Disclosures Regarding Forward-Looking Statements 
 This summary annual report wrap includes forward-looking statements. You can identify our forward-looking statements by words such as “anticipate,” “believe,” 
“design,” “estimate,” “expect,” “forecast,” “goal,” “guidance,” “imply,” “intend,” “objective,” “opportunity,” “outlook,” “plan,” “position,” “pursue,” “prospective,” 
“predict,” “project,” “potential,” “seek,” “strategy,” “target,” “could,” “may,” “should,” “would,” “will” or other similar expressions that convey the uncertainty of future 
events or outcomes. We have based our forward-looking statements on our current expectations, estimates and projections about our industry and our company. We 
caution that these statements are not guarantees of future performance and you should not rely unduly on them, as they involve risks, uncertainties and assumptions 
that we cannot predict. In addition, we have based many of these forward-looking statements on assumptions about future events that may prove to be inaccurate. 

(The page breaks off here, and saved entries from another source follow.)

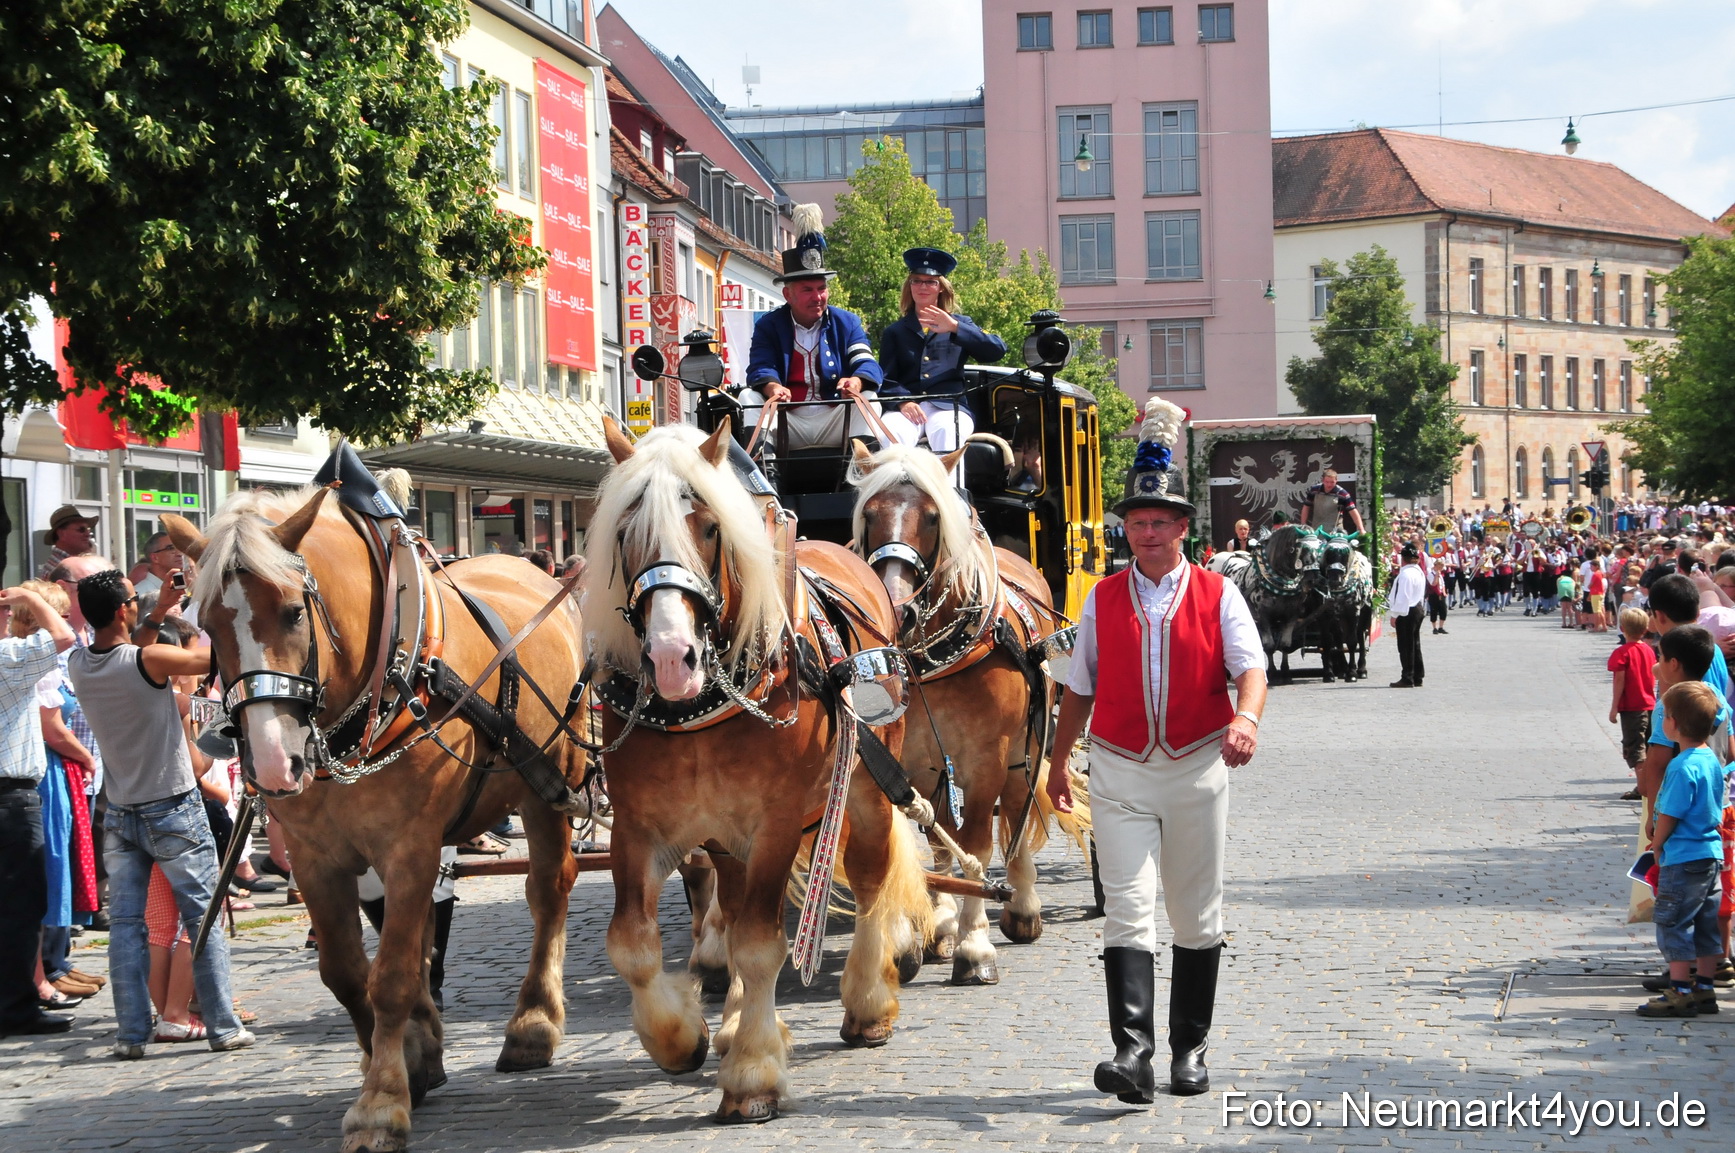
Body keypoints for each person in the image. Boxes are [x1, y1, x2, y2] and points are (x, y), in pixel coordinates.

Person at [1045, 397, 1267, 1101]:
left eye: (1158, 522)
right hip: (1117, 772)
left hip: (1198, 766)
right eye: (1136, 523)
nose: (1145, 533)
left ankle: (1186, 1050)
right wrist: (1056, 763)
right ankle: (1131, 1053)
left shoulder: (1216, 592)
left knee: (1195, 911)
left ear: (1180, 527)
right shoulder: (1102, 598)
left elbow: (1250, 669)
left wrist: (1247, 720)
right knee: (1126, 908)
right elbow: (1076, 686)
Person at [67, 568, 254, 1058]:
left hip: (122, 807)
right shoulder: (147, 659)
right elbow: (212, 656)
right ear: (121, 610)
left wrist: (156, 611)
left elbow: (133, 648)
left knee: (128, 926)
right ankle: (223, 1026)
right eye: (133, 599)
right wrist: (206, 606)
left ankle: (131, 1034)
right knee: (202, 917)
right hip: (171, 804)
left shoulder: (79, 664)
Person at [739, 204, 884, 452]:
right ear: (788, 294)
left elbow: (867, 363)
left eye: (821, 288)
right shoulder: (768, 325)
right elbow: (760, 367)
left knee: (869, 400)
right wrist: (774, 388)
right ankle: (766, 483)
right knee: (748, 399)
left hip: (836, 419)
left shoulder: (847, 322)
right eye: (807, 290)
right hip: (787, 420)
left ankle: (864, 477)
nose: (817, 297)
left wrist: (857, 382)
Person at [0, 583, 79, 1037]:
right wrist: (32, 602)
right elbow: (63, 637)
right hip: (10, 798)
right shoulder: (8, 660)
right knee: (19, 909)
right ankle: (14, 1007)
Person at [1638, 681, 1726, 1018]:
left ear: (1673, 722)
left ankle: (1680, 991)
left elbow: (1671, 812)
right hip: (1710, 854)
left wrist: (1657, 844)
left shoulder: (1681, 765)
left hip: (1683, 856)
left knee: (1674, 922)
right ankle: (1705, 987)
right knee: (1705, 922)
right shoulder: (1709, 761)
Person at [875, 247, 1007, 460]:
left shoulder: (961, 324)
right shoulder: (895, 331)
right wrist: (903, 402)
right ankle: (898, 493)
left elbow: (996, 350)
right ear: (909, 287)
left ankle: (949, 491)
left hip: (948, 406)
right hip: (908, 408)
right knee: (892, 432)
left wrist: (955, 327)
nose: (922, 286)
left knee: (947, 431)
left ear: (941, 288)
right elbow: (886, 378)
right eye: (916, 280)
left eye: (930, 281)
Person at [1611, 607, 1659, 801]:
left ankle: (1642, 787)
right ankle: (1648, 782)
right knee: (1648, 744)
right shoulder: (1649, 650)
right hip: (1650, 704)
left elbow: (1619, 680)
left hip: (1632, 706)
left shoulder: (1622, 652)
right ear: (1646, 628)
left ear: (1622, 628)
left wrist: (1614, 707)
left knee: (1635, 746)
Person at [1388, 543, 1426, 688]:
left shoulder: (1406, 574)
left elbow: (1403, 597)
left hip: (1407, 611)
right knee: (1415, 644)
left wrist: (1395, 615)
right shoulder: (1418, 571)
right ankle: (1418, 675)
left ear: (1403, 558)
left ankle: (1407, 676)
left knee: (1405, 645)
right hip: (1417, 608)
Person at [37, 505, 99, 579]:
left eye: (88, 529)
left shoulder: (70, 563)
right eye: (81, 529)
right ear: (61, 534)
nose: (87, 534)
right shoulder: (59, 569)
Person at [1297, 468, 1364, 535]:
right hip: (1317, 528)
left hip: (1335, 531)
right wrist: (1303, 524)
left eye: (1332, 482)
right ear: (1322, 480)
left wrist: (1361, 529)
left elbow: (1353, 511)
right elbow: (1306, 507)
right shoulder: (1314, 490)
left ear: (1336, 480)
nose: (1329, 485)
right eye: (1327, 482)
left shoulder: (1343, 494)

While our management considers these assumptions to be reasonable, they are inherently subject to significant business, economic, competitive, regulatory and 
other risks, contingencies and uncertainties, most of which are difficult to predict and many of which are beyond our control. Accordingly, our actual results may differ 
materially from the future performance that we have expressed or forecast in our forward-looking statements. In accordance with “safe harbor” provisions of the Private 
Securities Litigation Reform Act of 1995, we have included in our attached Form 10-K for the year ended Dec. 31, 2016, cautionary language identifying important 
factors, though not necessarily all such factors, that could cause future outcomes to differ materially from those set forth in the forward-looking statements.